昨日した宴会の後もすっかり消え失せていたし、リビングのソファも使った形跡がない。
冷蔵庫には何も入っていなかった。ゴミ箱にお菓子の包み紙が入っているということもない。
不思議と悲しくはなかった。昨日全てを出し切ったおかげだろうか。
「おじゃましました」
どこを探しても家の鍵は見つからなかったのでそのまま外へ出た。
うーんと大きく伸びをするとどこかの骨が鳴った。大きな音だったので恥ずかしくなり、駆け足でその場を後にする。

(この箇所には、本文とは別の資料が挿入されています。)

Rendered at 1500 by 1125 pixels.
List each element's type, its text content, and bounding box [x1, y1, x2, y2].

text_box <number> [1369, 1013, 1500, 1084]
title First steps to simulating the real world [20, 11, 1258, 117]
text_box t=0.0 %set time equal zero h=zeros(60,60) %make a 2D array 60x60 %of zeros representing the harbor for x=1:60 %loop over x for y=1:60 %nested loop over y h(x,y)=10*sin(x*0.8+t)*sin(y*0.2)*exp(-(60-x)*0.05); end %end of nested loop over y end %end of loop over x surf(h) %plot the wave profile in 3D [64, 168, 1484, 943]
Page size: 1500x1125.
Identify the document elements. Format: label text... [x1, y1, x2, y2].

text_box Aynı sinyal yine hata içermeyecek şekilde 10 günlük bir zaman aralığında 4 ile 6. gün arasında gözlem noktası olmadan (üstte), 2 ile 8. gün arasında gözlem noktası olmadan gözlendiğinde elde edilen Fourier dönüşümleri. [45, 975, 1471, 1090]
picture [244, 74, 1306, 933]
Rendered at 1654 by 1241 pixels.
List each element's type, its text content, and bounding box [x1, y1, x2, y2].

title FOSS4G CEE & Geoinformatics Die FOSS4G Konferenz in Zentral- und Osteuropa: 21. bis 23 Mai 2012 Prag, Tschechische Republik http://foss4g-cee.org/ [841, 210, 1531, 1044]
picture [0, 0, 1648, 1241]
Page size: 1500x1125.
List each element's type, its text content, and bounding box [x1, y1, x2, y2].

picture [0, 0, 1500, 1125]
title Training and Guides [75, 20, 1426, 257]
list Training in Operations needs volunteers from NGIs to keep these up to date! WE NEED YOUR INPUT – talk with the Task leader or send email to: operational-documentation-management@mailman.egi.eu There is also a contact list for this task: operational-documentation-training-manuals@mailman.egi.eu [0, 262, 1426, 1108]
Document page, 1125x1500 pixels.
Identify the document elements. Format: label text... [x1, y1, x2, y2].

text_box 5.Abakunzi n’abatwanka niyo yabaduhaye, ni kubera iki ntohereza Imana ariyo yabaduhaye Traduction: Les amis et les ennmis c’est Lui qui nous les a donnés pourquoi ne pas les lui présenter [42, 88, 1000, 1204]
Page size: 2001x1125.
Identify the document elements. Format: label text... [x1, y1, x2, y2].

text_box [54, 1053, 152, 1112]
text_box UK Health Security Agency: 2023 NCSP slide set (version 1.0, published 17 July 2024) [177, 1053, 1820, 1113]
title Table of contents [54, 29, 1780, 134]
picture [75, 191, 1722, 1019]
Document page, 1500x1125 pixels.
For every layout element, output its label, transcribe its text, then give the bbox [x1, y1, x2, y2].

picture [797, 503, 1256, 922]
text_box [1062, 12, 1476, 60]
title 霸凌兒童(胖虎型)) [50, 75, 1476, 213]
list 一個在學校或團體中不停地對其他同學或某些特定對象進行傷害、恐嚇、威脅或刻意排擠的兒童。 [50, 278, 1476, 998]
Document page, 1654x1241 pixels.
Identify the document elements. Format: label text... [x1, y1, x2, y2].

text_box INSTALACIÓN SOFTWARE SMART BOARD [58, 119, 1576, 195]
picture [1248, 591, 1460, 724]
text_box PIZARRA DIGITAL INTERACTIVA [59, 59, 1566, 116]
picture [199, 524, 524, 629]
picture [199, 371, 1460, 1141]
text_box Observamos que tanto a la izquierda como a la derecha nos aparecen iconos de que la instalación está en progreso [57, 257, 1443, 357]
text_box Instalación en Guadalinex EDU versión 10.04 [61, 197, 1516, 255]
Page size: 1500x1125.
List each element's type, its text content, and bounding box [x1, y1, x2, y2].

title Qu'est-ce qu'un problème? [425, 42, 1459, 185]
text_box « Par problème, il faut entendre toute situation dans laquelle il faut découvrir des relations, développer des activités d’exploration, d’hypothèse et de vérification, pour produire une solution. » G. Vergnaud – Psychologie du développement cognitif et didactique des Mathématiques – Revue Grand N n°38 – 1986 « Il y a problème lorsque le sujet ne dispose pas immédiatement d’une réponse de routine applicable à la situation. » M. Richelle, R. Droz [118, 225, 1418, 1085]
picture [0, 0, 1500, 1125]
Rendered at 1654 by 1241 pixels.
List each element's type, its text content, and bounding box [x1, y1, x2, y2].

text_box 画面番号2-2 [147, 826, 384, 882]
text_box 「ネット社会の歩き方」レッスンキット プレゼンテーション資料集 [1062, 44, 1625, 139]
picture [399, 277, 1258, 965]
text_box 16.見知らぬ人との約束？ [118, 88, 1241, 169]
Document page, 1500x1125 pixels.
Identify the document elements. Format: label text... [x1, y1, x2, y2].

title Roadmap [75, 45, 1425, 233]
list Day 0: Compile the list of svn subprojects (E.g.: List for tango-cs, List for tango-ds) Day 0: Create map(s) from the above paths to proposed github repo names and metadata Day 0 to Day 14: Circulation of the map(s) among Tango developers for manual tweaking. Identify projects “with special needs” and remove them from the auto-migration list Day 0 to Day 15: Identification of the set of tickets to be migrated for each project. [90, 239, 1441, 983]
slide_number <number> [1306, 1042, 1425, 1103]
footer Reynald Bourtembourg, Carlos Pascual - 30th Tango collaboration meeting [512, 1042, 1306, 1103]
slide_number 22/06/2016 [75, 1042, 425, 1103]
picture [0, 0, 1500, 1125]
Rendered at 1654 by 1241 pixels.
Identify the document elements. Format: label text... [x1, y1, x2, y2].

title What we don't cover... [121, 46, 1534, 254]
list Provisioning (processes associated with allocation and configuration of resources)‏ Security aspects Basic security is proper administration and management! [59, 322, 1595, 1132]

ちらりと覗いた駐車場からは車が消えていた。何も跡が残ってないアスファルトは冷たそうだと思った。
ここから駅までは少し距離がある。良い散歩になるだろうと、静かな住宅街を歩き出した。
「……そういえば今日、学校だったっけ」
思い出し、携帯で時間を確認する。もう午後だった。
今から行くことも出来るけれどそんな気分でも無いし。でも行かないと親になんて言われるかわからないし。
少し悩んで、行くことを諦めた。
今日ぐらいは良いよねとこのまま街へ出かけることにする。
駅に到着し、学校と真反対の切符を買う。行くのはこの市で1番栄えている街だ。
目的なんてなにもないけれど、とりあえず学校が終わる時間まではお店でも冷やかそう。
そう考えながら駅前のショッピングモールに入り適当に見て回る。
当たり前だけれど春はどこにも居なかった。似ている人を見かける度に心臓がきゅっと縮こまる。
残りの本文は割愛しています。